In 2018, a day after he was sworn in, Elrich said, county officials told him there was at least $40 million in projected revenue shortfalls. Then in early 2019, about two weeks before completing the budget, state officials told him about another $40 million in shortfalls.
When Elrich drafted his next budget, in March 2020, Gov. Larry Hogan declared a state of emergency due to the pandemic.
“I’ve had some practice in dealing with unusual budgets,” Elrich said.
He added, however, that he’s proud of the budget he and council members finalized, including more money for mental health services, education and other crucial needs.

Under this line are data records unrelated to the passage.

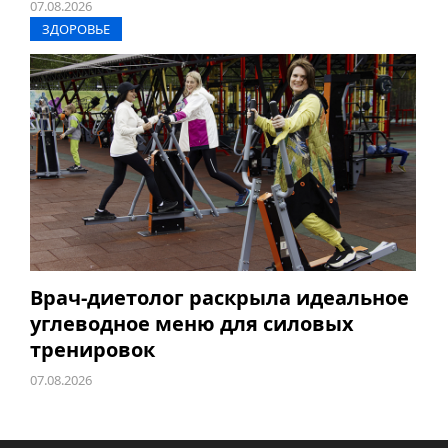
07.08.2026
ЗДОРОВЬЕ
Врач-диетолог раскрыла идеальное
углеводное меню для силовых
тренировок
07.08.2026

“This year’s budget [is] where we’re able to fund most things, but knowing a lot of that help is coming from the federal government, which has helped us do the things we were expected to do, which makes it a little less like a totally normal budget, but were reasonably optimistic,” Elrich said. “It’s been challenging for three budgets to never have a normal circumstance to provide a budget in.”
Staff writer Caitlynn Peetz contributed to this story.